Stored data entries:
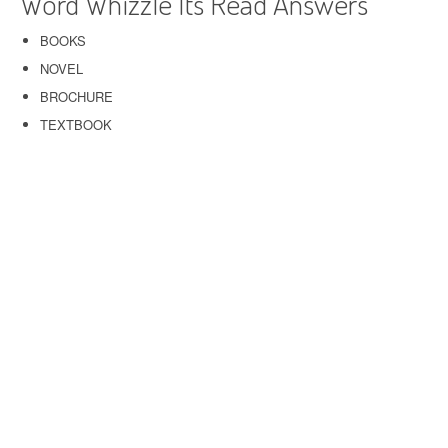
Word Whizzle Its Read Answers
BOOKS
NOVEL
BROCHURE
TEXTBOOK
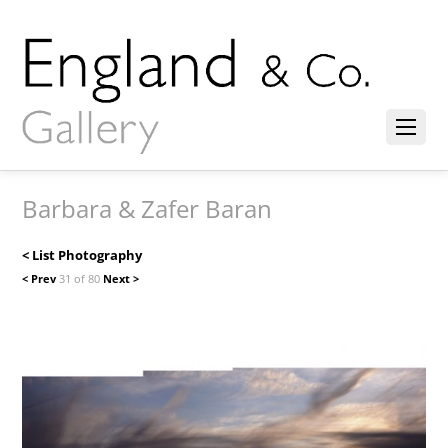
Barbara & Zafer Baran
< List Photography
< Prev
31 of 80
Next >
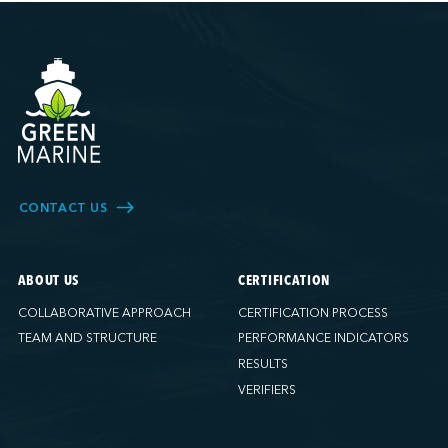
CONTACT US
ABOUT US
CERTIFICATION
COLLABORATIVE APPROACH
CERTIFICATION PROCESS
TEAM AND STRUCTURE
PERFORMANCE INDICATORS
RESULTS
VERIFIERS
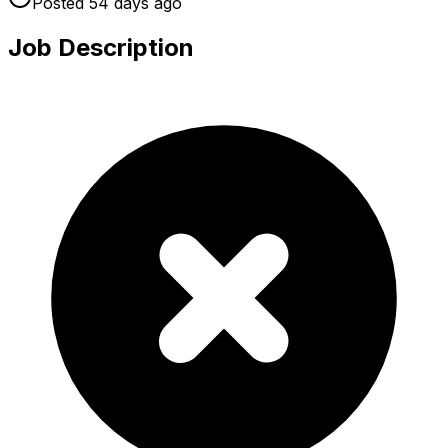
Posted
54 days
ago
Job Description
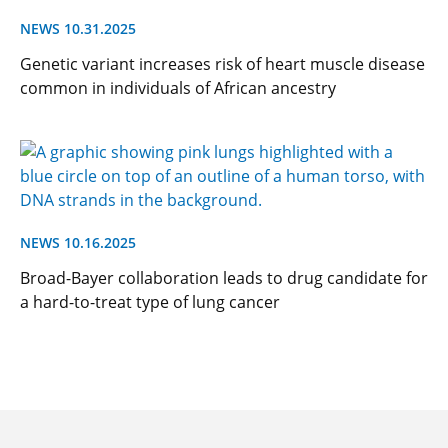
NEWS 10.31.2025
Genetic variant increases risk of heart muscle disease
common in individuals of African ancestry
NEWS 10.16.2025
Broad-Bayer collaboration leads to drug candidate for
a hard-to-treat type of lung cancer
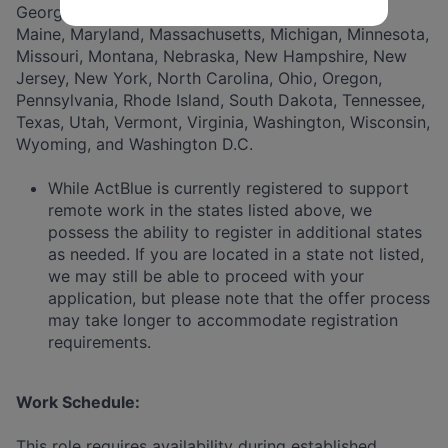
Georgia, Hawaii, Illinois, Indiana, Iowa, Kentucky,
Maine, Maryland, Massachusetts, Michigan, Minnesota,
Missouri, Montana, Nebraska, New Hampshire, New
Jersey, New York, North Carolina, Ohio, Oregon,
Pennsylvania, Rhode Island, South Dakota, Tennessee,
Texas, Utah, Vermont, Virginia, Washington, Wisconsin,
Wyoming, and Washington D.C.
While ActBlue is currently registered to support
remote work in the states listed above, we
possess the ability to register in additional states
as needed. If you are located in a state not listed,
we may still be able to proceed with your
application, but please note that the offer process
may take longer to accommodate registration
requirements.
Work Schedule:
This role requires availability during established,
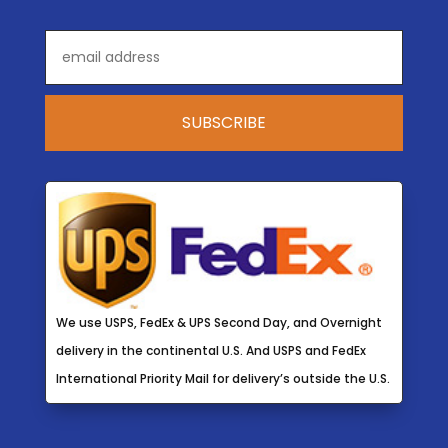
We use USPS, FedEx & UPS Second Day, and Overnight
delivery in the continental U.S. And USPS and FedEx
International Priority Mail for delivery’s outside the U.S.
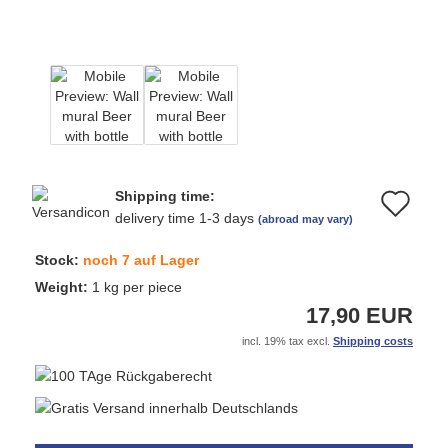
Shipping time:
Ad
delivery time 1-3 days
(abroad may vary)
to
Stock:
noch 7 auf Lager
wi
Weight:
1
kg per piece
17,90 EUR
list
incl. 19% tax excl.
Shipping costs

**Work instructions**
Please write out the text of every record above word for word, leaving out the picture lines.

**Exercise solution**
Word Whizzle Its Read Answers
BOOKS
NOVEL
BROCHURE
TEXTBOOK
Barbara & Zafer Baran
< List Photography
< Prev
31 of 80
Next >
CONTACT US
ABOUT US
CERTIFICATION
COLLABORATIVE APPROACH
CERTIFICATION PROCESS
TEAM AND STRUCTURE
PERFORMANCE INDICATORS
RESULTS
VERIFIERS
Posted
54 days
ago
Job Description
NEWS 10.31.2025
Genetic variant increases risk of heart muscle disease
common in individuals of African ancestry
NEWS 10.16.2025
Broad-Bayer collaboration leads to drug candidate for
a hard-to-treat type of lung cancer
Georgia, Hawaii, Illinois, Indiana, Iowa, Kentucky,
Maine, Maryland, Massachusetts, Michigan, Minnesota,
Missouri, Montana, Nebraska, New Hampshire, New
Jersey, New York, North Carolina, Ohio, Oregon,
Pennsylvania, Rhode Island, South Dakota, Tennessee,
Texas, Utah, Vermont, Virginia, Washington, Wisconsin,
Wyoming, and Washington D.C.
While ActBlue is currently registered to support
remote work in the states listed above, we
possess the ability to register in additional states
as needed. If you are located in a state not listed,
we may still be able to proceed with your
application, but please note that the offer process
may take longer to accommodate registration
requirements.
Work Schedule:
This role requires availability during established,
We use USPS, FedEx & UPS Second Day, and Overnight
delivery in the continental U.S. And USPS and FedEx
International Priority Mail for delivery’s outside the U.S.
Shipping time:
Ad
delivery time 1-3 days
(abroad may vary)
to
Stock:
noch 7 auf Lager
wi
Weight:
1
kg per piece
17,90 EUR
list
incl. 19% tax excl.
Shipping costs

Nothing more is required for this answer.